Guide de création d'une pépinière efficace
Guide de création d'une pépinière efficace
Peltier
2.2.1 Conduite d’une pépinière
et mise en terre des plants *
Choix du site :
- Terrain plat ;
- Proche d’un point d’eau qui ne tarit pas en saison sèche ;
- Pas d’ombrage ;
- Possibilité d’installation d’une clôture pour limiter les dégâts des animaux ;
- Chemin d’accès (pas très loin du lieu de vie pour un accès et un suivi facile);
- Terre noire et sable disponible;
- Feuille de palmier ou paille disponible pour l’ombrière;
- Eviter la présence de certaines Rutacées (Oranger, Citronnier, Mandarinier…) proche
de la pépinière (vecteur potentiel d’insectes nuisibles tels que les cochenilles);
- Dessouchage ;
- Désherbage et stockage pour confectionner le
compost qui formera la terre noire utilisée pour
l’ensachage des plants;
Préparation du terrain :
- Aplanir le terrain en gardant une légère pente afin d’empêcher la formation de flaques
d’eau au cours de la saison des pluies ;
- Si le sol dans la zone d’intervention présente un sol de texture sablo-limoneux à sablo-
argileux, enlever au moins 10 cm de couche arable du sol pour éviter un enherbement trop
rapide du site, et pour pouvoir disposer immédiatement de terreau;
- Défricher une bande d’au moins 5 m de large autour de la pépinière pour limiter les
risques de dégâts d’incendie et éviter une proximité trop importante entre les insectes
présents dans la végétation environnante et les plants de la pépinière.

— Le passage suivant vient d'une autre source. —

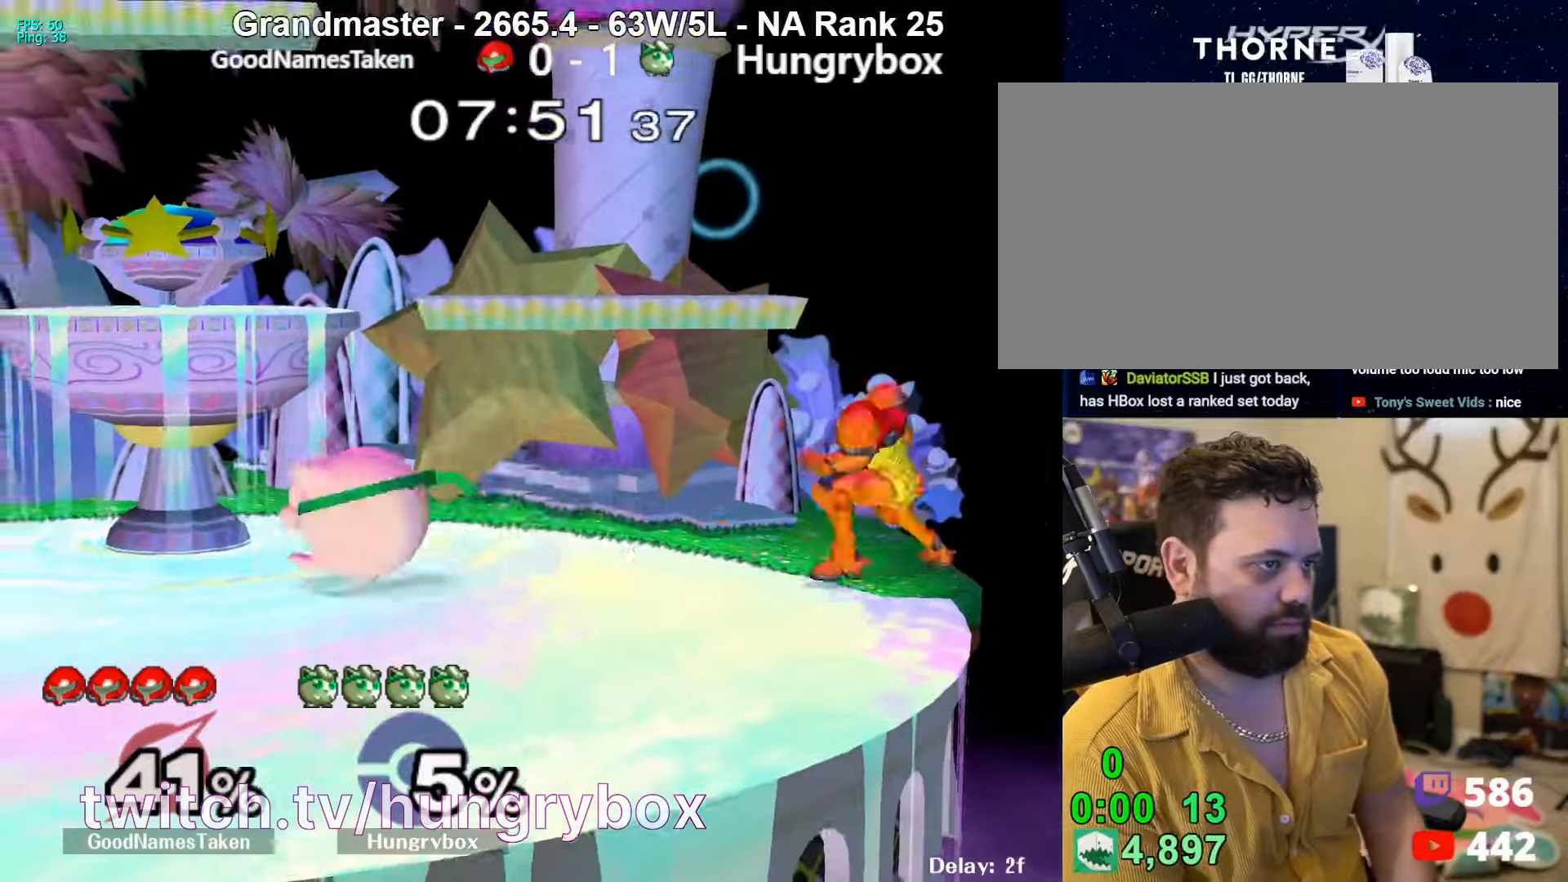
{"buttons": [], "left_stick": "left", "right_stick": "center", "events": [[134, "Z", "down"], [200, "Z", "up"], [267, "left_stick", "left"], [367, "R1", "down"], [434, "R1", "up"], [434, "left_stick", "up-right"], [500, "left_stick", "left"]]}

La construction de la pépinière
Taille
- Adapter en fonction de l’objectif de production des plants;
- Utilisation de madrier, de bambou ou de perche en fonction des disponibilités locales;
- Orientation de la pépinière Est-Ouest de manière à ce qu’il y ait un ensoleillement toute
la journée
Les sachets prévus pour la production des plants ont un diamètre théorique de 14 cm
(diamètre imposé au fournisseur des sachets lors de la commande). Afin de pouvoir
disposer 10 pots sur la largeur des bacs (facilité de comptage), chaque bac est large de
1,40 m. La longueur de chaque bac est de 2,50 m. La distance entre les bacs pour le
déplacement du pépiniériste et pour le passage de la brouette a été fixée à 1 m.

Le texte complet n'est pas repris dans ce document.